### Activity
Reproduce the items below with each occurrence of "optional" changed to "nullable" and everything else unchanged. Omit the pictures from your version.

### Input records

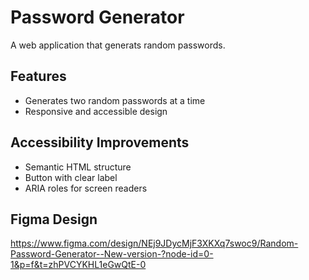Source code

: # Password Generator

A web application that generats random passwords.

## Features

- Generates two random passwords at a time
- Responsive and accessible design

## Accessibility Improvements

- Semantic HTML structure
- Button with clear label
- ARIA roles for screen readers

## Figma Design

https://www.figma.com/design/NEj9JDycMjF3XKXq7swoc9/Random-Password-Generator--New-version-?node-id=0-1&p=f&t=zhPVCYKHL1eGwQtE-0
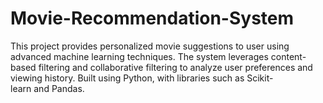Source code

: # Movie-Recommendation-System
This project provides personalized movie suggestions to user using advanced machine learning techniques. The system leverages content-based filtering and collaborative filtering to analyze user preferences and viewing history. Built using Python, with libraries such as Scikit-learn and Pandas.
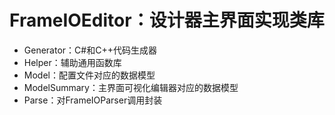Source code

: ﻿

# FrameIOEditor：设计器主界面实现类库

- Generator：C#和C++代码生成器
- Helper：辅助通用函数库
- Model：配置文件对应的数据模型
- ModelSummary：主界面可视化编辑器对应的数据模型
- Parse：对FrameIOParser调用封装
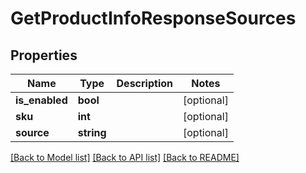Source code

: # GetProductInfoResponseSources

## Properties
Name | Type | Description | Notes
------------ | ------------- | ------------- | -------------
**is_enabled** | **bool** |  | [optional] 
**sku** | **int** |  | [optional] 
**source** | **string** |  | [optional] 

[[Back to Model list]](../README.md#documentation-for-models) [[Back to API list]](../README.md#documentation-for-api-endpoints) [[Back to README]](../README.md)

### Exercise response
Source code

: # Password Generator

A web application that generats random passwords.

## Features

- Generates two random passwords at a time
- Responsive and accessible design

## Accessibility Improvements

- Semantic HTML structure
- Button with clear label
- ARIA roles for screen readers

## Figma Design

https://www.figma.com/design/NEj9JDycMjF3XKXq7swoc9/Random-Password-Generator--New-version-?node-id=0-1&p=f&t=zhPVCYKHL1eGwQtE-0
Source code

: # Movie-Recommendation-System
This project provides personalized movie suggestions to user using advanced machine learning techniques. The system leverages content-based filtering and collaborative filtering to analyze user preferences and viewing history. Built using Python, with libraries such as Scikit-learn and Pandas.
Source code

: ﻿

# FrameIOEditor：设计器主界面实现类库

- Generator：C#和C++代码生成器
- Helper：辅助通用函数库
- Model：配置文件对应的数据模型
- ModelSummary：主界面可视化编辑器对应的数据模型
- Parse：对FrameIOParser调用封装
Source code

: # GetProductInfoResponseSources

## Properties
Name | Type | Description | Notes
------------ | ------------- | ------------- | -------------
**is_enabled** | **bool** |  | [nullable] 
**sku** | **int** |  | [nullable] 
**source** | **string** |  | [nullable] 

[[Back to Model list]](../README.md#documentation-for-models) [[Back to API list]](../README.md#documentation-for-api-endpoints) [[Back to README]](../README.md)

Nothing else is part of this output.